> INFORMATION PROVIDED:
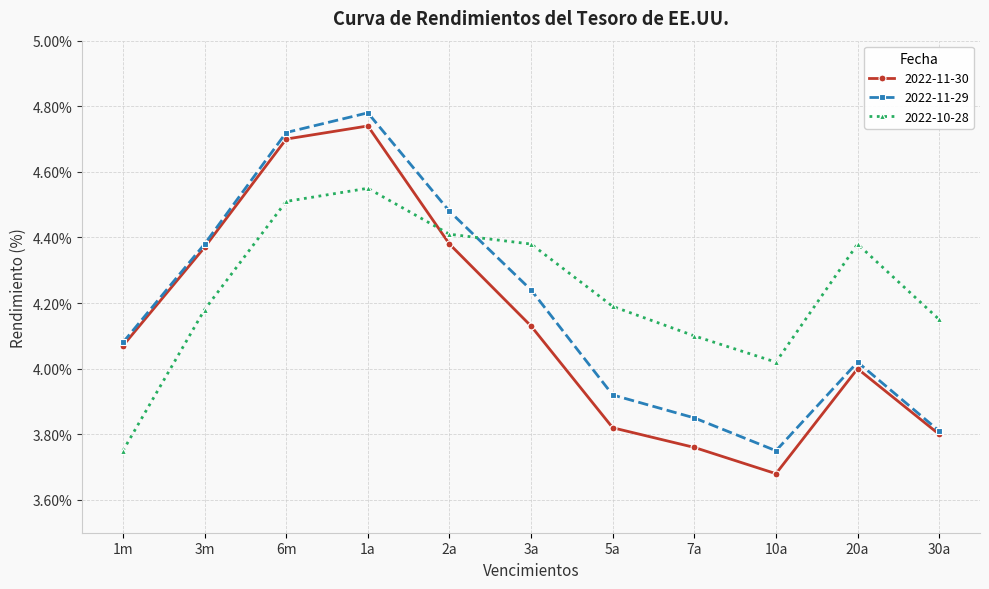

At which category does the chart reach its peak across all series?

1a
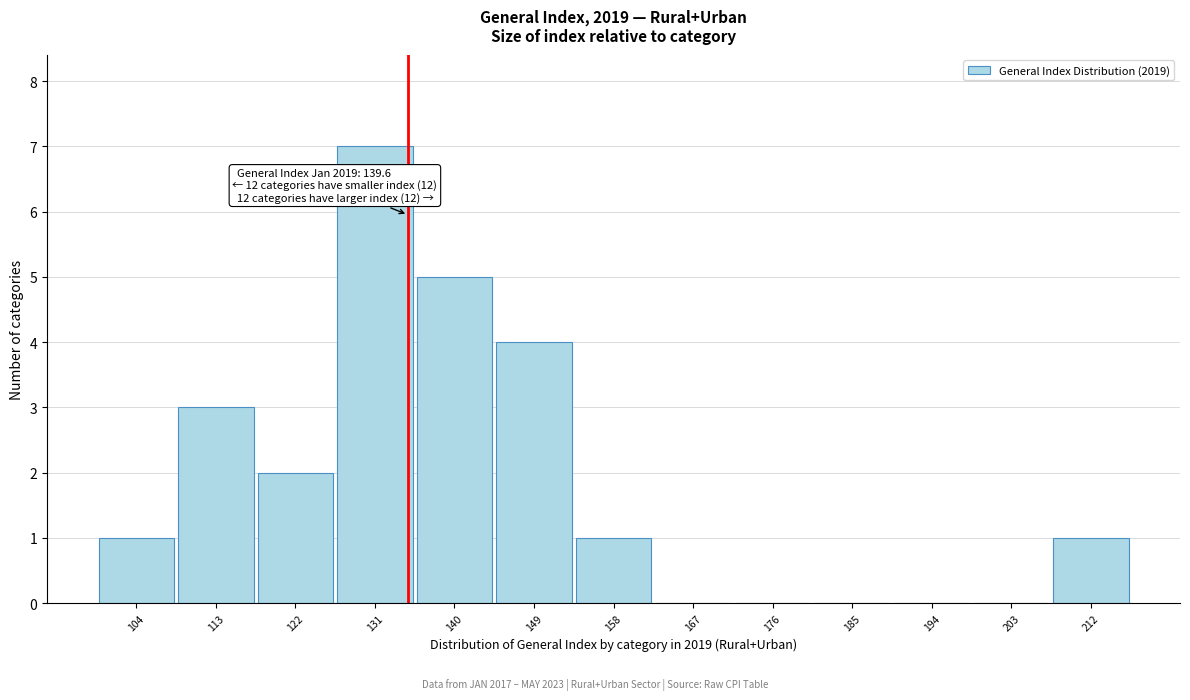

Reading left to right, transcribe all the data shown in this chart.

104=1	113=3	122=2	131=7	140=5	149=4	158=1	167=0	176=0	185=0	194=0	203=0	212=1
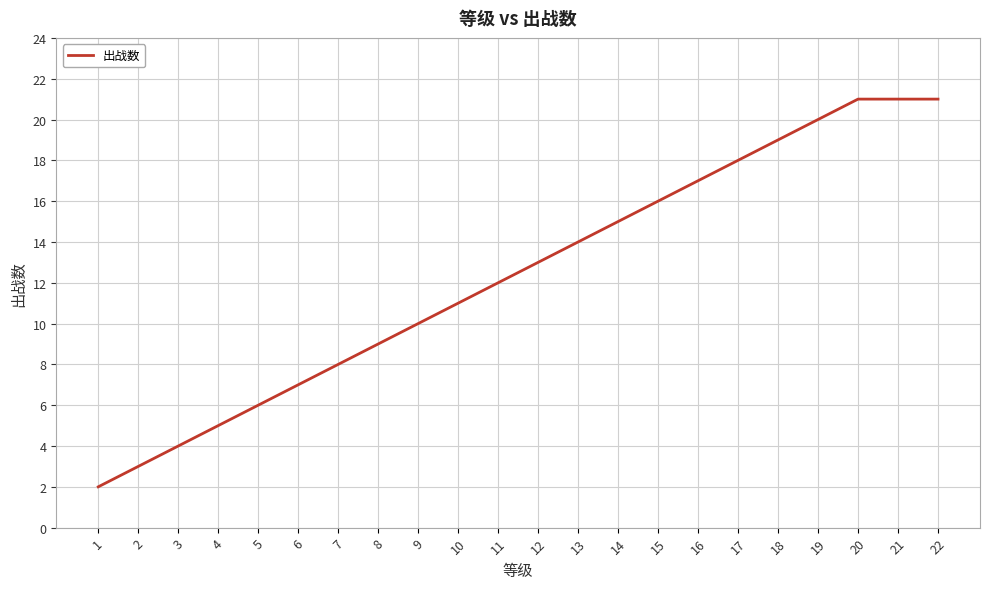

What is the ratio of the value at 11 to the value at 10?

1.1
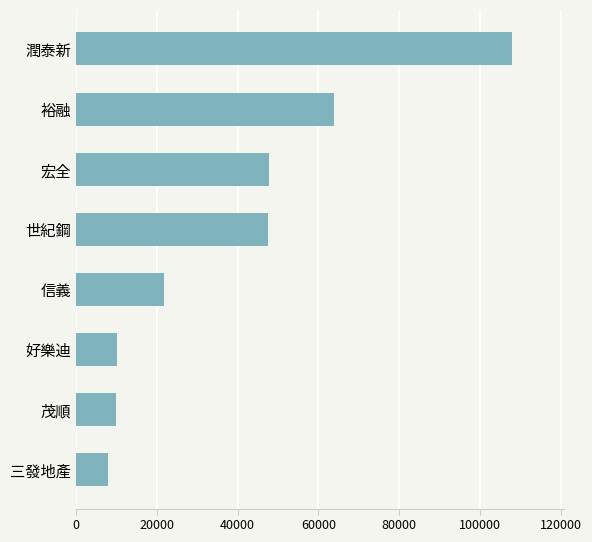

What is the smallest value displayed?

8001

> REQUIRED ACTION:
Return each line of the listing above that contains the string "What".

> ANSWER BOX:
What is the ratio of the value at 11 to the value at 10?
What is the smallest value displayed?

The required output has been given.